Third, the RBI will have to give a time period by when inflation will be brought below 6 per cent.
Sources said if the RBI gives a time period of, say, six months, it will mean that it will use more sledgehammer.
When asked whether RBI will blame the government’s expansionary fiscal policies for abetting inflation in its letter, they said it is not fair to say that the government didn’t do anything to stop the surge in prices.
Foreign exchange reserves, which have fallen below $600 billion for the first time in a year, causing some concerns, will again show a jump next week, reliable sources said.
They said the decline in forex reserves was not due to the RBI’s intervention in the market to support the rupee, but due to valuation losses.
Forex reserves fell by $2.695 billion to $597.728 billion for the week ended April 29.
This was the eighth consecutive week of decline in forex reserves.
The last time the reserves fell below the $600-billion mark was during the week ended May 28, 2021.
Sources said the data to be released on this Friday may also show a decline in forex reserves.
However, the one that will come next week will show significantly higher reserves due to taking delivery by the RBI in its war chest of forwards.
This is reflected with a lag.
They said the RBI’s intervention is not so big to cause such a fall in the reserves.

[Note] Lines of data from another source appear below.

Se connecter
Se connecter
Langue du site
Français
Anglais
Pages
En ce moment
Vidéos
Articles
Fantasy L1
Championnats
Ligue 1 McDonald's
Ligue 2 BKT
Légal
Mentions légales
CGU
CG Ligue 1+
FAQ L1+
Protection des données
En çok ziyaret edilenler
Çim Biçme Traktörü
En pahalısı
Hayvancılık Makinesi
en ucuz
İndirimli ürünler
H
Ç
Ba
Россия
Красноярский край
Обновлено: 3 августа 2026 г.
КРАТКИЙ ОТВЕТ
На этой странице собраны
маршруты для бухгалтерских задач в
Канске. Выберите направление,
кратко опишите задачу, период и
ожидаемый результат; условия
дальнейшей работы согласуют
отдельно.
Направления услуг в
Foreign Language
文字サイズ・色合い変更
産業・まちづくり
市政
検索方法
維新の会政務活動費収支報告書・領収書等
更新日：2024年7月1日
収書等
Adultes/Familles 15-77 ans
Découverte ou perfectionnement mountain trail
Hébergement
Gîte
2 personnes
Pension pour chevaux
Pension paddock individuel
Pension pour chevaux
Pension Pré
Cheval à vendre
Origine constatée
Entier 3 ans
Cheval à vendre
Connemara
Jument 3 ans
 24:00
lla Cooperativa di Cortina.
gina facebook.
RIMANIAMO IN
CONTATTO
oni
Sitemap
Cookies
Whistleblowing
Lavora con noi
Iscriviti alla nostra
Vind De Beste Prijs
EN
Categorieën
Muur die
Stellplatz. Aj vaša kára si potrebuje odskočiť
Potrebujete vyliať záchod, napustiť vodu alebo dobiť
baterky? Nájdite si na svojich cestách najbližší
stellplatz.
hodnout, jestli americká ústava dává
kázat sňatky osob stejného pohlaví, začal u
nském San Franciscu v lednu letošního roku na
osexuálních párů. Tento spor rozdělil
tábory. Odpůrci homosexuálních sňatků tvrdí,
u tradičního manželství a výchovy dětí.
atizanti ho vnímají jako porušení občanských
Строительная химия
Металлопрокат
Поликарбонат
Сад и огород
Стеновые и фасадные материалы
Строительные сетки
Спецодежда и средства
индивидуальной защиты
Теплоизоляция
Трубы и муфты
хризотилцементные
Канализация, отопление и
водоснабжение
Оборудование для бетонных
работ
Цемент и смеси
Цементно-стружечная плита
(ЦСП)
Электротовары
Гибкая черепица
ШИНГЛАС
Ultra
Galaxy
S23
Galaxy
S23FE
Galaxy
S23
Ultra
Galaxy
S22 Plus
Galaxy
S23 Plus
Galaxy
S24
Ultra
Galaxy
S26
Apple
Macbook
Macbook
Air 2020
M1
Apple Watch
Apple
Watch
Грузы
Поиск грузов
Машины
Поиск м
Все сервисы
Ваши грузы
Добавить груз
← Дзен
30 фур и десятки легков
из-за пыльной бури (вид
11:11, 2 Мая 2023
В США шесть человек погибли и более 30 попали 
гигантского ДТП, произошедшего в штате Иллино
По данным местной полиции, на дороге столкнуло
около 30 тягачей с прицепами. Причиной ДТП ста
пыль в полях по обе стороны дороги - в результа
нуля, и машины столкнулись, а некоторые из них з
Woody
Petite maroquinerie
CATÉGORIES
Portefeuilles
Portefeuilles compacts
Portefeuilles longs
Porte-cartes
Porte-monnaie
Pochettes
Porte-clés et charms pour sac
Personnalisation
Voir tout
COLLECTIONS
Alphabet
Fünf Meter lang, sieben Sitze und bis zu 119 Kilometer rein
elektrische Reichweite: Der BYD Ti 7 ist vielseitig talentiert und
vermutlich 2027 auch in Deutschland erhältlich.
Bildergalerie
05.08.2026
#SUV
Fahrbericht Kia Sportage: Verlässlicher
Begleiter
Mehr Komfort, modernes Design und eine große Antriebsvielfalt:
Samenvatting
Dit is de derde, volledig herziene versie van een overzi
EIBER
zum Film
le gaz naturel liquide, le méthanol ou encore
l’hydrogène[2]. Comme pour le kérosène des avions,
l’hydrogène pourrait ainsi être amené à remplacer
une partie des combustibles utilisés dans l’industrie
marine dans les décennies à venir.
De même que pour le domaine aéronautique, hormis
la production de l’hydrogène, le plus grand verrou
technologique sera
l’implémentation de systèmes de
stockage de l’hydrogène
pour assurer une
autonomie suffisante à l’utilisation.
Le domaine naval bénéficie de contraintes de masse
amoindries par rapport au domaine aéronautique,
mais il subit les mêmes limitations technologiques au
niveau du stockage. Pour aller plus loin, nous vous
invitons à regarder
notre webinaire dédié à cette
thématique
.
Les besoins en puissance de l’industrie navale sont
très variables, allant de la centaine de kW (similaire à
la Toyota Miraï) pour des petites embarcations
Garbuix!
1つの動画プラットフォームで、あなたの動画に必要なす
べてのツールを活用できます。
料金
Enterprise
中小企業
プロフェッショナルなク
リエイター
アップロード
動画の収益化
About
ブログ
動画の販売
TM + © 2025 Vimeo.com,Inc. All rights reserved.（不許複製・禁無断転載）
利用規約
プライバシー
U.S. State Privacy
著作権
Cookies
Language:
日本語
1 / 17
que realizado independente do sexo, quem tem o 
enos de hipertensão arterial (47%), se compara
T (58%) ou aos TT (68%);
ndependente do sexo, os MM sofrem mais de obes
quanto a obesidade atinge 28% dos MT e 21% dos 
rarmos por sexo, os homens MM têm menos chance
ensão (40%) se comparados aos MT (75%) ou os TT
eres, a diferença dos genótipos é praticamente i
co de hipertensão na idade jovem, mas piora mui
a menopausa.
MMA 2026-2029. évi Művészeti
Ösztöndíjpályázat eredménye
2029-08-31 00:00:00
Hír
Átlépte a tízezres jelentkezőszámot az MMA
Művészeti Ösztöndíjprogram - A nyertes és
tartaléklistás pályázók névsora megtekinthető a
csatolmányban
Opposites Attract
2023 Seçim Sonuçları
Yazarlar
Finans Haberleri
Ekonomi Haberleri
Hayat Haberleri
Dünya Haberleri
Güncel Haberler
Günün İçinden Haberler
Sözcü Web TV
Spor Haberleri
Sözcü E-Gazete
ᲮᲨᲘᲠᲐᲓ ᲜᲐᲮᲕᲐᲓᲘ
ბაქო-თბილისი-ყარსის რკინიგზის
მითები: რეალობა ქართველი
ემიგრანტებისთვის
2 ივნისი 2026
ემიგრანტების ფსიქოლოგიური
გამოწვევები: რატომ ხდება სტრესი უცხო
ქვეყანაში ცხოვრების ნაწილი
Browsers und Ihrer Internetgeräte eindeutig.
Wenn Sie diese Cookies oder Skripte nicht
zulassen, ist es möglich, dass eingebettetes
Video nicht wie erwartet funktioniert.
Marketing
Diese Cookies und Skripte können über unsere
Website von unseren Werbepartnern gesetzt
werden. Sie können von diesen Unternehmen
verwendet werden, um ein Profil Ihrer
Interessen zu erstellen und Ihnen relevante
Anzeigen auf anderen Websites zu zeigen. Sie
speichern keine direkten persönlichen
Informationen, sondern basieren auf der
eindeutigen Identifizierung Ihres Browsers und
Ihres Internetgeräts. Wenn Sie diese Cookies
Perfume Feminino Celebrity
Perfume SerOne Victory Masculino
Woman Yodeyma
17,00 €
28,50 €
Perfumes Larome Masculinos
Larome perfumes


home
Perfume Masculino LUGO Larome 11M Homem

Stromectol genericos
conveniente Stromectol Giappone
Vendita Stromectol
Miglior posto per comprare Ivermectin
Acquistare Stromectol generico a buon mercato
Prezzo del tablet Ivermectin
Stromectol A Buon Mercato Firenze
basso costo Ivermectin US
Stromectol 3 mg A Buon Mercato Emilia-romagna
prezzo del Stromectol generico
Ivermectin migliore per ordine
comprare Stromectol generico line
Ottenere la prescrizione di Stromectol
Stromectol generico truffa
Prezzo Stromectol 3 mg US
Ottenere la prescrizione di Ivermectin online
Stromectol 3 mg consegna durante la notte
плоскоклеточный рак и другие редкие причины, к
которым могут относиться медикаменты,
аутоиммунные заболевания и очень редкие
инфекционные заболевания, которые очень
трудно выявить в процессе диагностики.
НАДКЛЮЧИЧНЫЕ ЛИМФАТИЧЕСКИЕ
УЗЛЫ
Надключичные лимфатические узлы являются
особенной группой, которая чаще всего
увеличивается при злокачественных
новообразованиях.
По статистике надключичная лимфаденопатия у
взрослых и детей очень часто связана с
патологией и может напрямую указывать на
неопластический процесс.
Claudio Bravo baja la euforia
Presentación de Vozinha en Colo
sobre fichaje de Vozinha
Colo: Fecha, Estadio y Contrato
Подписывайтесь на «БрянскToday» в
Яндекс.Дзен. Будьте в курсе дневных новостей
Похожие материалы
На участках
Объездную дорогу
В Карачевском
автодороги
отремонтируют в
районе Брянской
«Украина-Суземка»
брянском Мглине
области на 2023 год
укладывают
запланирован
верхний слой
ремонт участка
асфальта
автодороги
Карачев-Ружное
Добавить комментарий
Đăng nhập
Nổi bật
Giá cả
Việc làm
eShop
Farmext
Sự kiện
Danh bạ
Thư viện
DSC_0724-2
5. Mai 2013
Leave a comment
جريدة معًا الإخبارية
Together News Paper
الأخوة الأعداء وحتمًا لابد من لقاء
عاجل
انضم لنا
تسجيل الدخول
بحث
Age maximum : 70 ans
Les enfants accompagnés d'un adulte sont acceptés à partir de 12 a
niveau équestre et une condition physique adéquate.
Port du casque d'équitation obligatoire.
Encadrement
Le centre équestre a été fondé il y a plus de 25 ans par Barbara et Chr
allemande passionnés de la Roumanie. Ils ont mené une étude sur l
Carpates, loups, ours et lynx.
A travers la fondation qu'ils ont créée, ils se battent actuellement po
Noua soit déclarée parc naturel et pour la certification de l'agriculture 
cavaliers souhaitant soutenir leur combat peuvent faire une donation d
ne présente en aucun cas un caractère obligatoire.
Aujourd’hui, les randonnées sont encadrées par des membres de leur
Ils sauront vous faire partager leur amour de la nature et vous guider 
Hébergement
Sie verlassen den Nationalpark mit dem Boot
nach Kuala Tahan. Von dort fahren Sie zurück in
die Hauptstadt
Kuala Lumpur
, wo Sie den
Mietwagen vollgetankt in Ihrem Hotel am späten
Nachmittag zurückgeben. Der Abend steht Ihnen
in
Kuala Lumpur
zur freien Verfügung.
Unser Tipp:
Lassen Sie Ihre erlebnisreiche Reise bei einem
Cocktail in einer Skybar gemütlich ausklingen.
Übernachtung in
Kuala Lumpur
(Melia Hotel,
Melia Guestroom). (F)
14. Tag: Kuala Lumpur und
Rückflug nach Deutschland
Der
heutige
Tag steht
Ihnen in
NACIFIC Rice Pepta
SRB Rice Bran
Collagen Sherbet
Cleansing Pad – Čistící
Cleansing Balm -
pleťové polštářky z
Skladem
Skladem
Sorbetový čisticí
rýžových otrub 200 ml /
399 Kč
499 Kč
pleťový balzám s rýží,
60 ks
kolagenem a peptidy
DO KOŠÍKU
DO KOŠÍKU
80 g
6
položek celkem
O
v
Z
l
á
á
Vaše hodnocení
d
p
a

The dollar has appreciated against currencies of advanced economies.
So that has caused losses in terms of non-dollar assets, they explained.
They hoped that there would soon be a reversal of this currency valuation.
So far as intervention is concerned, the RBI was in the forex market even on Wednesday for the third consecutive day to smoothen the exchange rate movement.
They said the RBI is not concerned about any level of the rupee but there should not be any jerky movements.
Sources quoted Mohamed El-Erian, president, Queens’ College, Cambridge University and chief economic adviser at Allianz, as saying that stagflation has already transitioned from risk scenario to base scenario.
Stagflation is globally upon us, they said. Even the world’s most powerful central bank has no tool against stagflation.
Let us pray stagflation does not come to India, sources said.